Jerusalem archaeologists digging in the remains of the closest building to the First Temple yet excavated announced today the discovery of a seal bearing the name Matanyahu, or Mattaniah, as it is rendered in most English-language Bibles.
According to the Israel Antiquities Authority, the “remains of a building dating to the end of the First Temple period were discovered below the base of the ancient drainage channel that is currently being exposed in IAA excavations beneath Robinson’s Arch in the Jerusalem Archaeological Garden, adjacent to the Western Wall of the Temple Mount.”
The personal Hebrew seal from the end of the First Temple Period was discovered on the floor of the ancient building. The seal, made of a semi-precious stone, is engraved with the name of its owner, “Lematanyahu Ben Ho …,” meaning: “Belonging to Matanyahu Ben Ho …” The remainder of the inscription has been erased.
Mattaniah was a common First Temple-period name.
According to Eli Shukron, excavation director on behalf of the Israel Antiquities Authority, “the name Matanyahu, like the name Netanyahu, means giving to God. These names are mentioned several times in the Bible. They are typical of the names in the Kingdom of Judah in latter part of the First Temple period–from the end of the eighth century B.C.E. until the destruction of the Temple in 586 B.C.E.
“To find a seal from the First Temple period at the foot of the Temple Mount walls is rare and very exciting. This is a tangible greeting of sorts from a man named Matanyahu who lived here more than 2,700 years ago.
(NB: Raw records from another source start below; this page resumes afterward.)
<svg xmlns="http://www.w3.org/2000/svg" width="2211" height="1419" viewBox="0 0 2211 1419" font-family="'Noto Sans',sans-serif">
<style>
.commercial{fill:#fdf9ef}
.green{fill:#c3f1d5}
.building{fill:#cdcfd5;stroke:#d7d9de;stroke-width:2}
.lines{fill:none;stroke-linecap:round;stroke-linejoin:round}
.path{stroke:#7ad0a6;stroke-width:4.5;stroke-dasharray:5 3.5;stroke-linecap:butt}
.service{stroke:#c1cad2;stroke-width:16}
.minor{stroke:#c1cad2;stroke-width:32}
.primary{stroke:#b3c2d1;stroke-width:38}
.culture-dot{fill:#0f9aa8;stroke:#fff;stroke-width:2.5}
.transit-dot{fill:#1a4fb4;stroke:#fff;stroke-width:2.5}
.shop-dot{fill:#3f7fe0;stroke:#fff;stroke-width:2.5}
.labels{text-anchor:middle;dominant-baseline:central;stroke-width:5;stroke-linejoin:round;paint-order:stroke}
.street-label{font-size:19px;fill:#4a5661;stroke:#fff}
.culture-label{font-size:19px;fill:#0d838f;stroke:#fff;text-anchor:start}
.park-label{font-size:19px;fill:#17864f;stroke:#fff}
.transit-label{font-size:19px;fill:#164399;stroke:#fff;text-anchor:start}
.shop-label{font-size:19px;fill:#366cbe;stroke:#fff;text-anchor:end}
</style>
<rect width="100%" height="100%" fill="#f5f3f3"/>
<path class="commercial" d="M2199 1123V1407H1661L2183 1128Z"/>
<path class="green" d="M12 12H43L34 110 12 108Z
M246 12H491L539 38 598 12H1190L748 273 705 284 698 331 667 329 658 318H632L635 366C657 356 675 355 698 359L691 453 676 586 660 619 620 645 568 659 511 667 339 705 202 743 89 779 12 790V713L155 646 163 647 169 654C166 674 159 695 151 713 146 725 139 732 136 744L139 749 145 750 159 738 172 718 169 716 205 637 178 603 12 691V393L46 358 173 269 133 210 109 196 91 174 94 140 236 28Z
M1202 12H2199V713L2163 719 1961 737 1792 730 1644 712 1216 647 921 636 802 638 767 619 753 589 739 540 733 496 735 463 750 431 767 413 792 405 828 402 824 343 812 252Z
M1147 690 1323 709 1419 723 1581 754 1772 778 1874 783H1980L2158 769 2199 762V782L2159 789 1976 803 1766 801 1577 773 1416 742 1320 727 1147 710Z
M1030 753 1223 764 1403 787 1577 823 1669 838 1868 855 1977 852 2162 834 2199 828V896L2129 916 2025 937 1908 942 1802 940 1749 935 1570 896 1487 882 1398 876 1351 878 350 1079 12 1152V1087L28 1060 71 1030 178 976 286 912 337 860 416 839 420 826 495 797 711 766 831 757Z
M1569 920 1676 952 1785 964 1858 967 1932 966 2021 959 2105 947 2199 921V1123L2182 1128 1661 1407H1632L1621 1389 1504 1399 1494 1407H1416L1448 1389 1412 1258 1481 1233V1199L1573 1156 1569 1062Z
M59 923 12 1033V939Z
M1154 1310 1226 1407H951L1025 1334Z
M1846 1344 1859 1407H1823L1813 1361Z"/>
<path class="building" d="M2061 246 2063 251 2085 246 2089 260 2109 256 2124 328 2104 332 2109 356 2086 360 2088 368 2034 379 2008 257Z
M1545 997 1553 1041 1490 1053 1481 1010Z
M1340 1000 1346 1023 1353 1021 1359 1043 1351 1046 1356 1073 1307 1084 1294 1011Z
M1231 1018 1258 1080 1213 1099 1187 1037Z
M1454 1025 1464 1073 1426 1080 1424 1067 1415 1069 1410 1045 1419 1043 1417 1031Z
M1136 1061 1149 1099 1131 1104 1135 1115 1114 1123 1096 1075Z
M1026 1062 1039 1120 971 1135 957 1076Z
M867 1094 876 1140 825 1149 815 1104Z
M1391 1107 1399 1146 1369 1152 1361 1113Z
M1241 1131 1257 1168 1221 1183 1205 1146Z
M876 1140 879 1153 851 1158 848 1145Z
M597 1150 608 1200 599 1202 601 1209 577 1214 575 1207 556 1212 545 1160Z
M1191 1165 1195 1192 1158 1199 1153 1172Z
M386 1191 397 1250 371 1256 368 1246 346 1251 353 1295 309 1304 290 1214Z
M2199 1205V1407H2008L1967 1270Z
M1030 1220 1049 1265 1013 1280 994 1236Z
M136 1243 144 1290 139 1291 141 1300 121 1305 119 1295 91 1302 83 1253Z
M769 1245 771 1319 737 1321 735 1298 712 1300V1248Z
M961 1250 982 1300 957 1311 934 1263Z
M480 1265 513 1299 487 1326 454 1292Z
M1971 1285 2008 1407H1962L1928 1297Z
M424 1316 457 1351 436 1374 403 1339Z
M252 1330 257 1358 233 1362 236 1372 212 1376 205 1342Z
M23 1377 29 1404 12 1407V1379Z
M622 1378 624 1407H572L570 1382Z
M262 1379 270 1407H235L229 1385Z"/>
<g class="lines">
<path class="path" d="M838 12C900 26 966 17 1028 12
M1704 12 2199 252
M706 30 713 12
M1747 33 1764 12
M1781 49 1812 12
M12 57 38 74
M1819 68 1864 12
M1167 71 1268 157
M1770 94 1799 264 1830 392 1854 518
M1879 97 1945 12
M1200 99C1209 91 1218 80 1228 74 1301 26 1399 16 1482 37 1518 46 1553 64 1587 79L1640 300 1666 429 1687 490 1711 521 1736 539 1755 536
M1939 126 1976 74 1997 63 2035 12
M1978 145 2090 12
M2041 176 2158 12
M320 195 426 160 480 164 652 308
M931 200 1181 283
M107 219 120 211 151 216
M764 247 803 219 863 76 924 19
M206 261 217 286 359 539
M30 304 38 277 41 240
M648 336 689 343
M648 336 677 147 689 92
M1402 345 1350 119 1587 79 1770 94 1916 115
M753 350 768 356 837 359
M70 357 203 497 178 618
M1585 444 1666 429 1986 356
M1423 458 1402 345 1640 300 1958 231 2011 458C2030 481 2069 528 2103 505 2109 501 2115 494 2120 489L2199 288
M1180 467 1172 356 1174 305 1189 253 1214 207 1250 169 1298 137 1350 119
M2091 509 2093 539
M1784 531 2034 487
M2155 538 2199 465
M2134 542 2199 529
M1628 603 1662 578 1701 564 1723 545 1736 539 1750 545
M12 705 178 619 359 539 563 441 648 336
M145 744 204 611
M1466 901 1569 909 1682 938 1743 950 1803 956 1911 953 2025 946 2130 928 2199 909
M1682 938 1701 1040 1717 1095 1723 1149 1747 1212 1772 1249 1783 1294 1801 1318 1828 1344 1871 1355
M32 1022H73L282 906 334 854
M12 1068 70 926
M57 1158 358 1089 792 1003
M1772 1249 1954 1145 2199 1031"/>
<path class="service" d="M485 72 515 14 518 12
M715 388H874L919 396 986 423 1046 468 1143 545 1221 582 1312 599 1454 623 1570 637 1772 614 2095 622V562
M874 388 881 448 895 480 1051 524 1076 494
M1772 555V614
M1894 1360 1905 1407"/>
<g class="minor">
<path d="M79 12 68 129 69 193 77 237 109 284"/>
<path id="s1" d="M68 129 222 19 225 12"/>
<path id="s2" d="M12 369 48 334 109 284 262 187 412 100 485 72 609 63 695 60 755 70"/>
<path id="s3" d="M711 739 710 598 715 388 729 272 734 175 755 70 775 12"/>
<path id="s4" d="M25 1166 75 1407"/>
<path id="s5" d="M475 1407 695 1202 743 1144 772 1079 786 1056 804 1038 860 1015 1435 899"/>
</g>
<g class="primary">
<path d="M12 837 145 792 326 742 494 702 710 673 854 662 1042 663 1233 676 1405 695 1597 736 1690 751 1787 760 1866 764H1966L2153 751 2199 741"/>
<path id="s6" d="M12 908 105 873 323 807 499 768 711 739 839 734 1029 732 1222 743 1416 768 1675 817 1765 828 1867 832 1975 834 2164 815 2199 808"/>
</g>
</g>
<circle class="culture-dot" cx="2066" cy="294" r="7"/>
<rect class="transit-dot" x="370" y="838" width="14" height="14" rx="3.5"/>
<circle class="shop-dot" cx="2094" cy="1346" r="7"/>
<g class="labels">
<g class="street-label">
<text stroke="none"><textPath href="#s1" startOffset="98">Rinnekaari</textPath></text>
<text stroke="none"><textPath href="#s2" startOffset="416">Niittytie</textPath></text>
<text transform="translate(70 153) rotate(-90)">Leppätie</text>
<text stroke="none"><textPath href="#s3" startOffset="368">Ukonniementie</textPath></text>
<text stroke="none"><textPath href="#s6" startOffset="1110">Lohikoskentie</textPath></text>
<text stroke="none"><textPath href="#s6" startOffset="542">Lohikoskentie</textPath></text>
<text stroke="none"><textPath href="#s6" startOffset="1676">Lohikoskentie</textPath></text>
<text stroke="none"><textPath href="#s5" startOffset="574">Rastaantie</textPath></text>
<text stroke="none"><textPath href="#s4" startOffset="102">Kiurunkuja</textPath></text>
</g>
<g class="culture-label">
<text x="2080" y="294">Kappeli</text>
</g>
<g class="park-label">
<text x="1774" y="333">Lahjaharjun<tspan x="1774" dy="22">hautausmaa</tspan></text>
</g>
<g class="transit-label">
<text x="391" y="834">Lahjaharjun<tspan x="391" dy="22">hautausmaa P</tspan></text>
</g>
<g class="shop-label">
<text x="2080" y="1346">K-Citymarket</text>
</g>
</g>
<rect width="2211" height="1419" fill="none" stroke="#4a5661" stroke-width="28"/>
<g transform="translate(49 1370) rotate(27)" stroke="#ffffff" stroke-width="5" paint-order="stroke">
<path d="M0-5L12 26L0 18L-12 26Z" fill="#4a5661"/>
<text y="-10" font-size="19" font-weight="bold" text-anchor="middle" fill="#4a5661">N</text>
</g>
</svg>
We also found pottery sherds characteristic of the period on the floor in the ancient building beneath the base of the drainage channel, as well as stone collapse and evidence of a fire.”
Jerusalem was destroyed by the Babylonian King Nebuchadnezzar in 586 B.C.
The ancient house was found while excavating a 2,000-year-old drainage channel that ran the length of the western edge of the Temple Mount as well as the ancient City of David down to the Ben Hinnom and Kidron Valleys.
Archaeologist Leen Ritmeyer, commenting on the location of the find at the Temple Mount’s southwest corner, noted that the Second Temple-era drainage channel cut through two Iron Age tombs – the time of King David – at that location.
“As tombs are usually found outside the city walls (apart from the tombs of the kings), they probably date from before the time of King Hezekiah, who was the first king to include this area within his expanded city, when he built a wall round the Western Hill of Jerusalem. The building remains probably date to a time when pressure of space turned this location into a residential area, which could only have happened from the time of Hezekiah and onward.”
The Bible mentions characters who were both levites from the time of King David and King Hezekiah.
The find – and similar ones recently made around the Temple Mount – is the result of the use of both dry- and wet-sifting techniques. The latter has proven successful in discovering small artifacts often missed otherwise.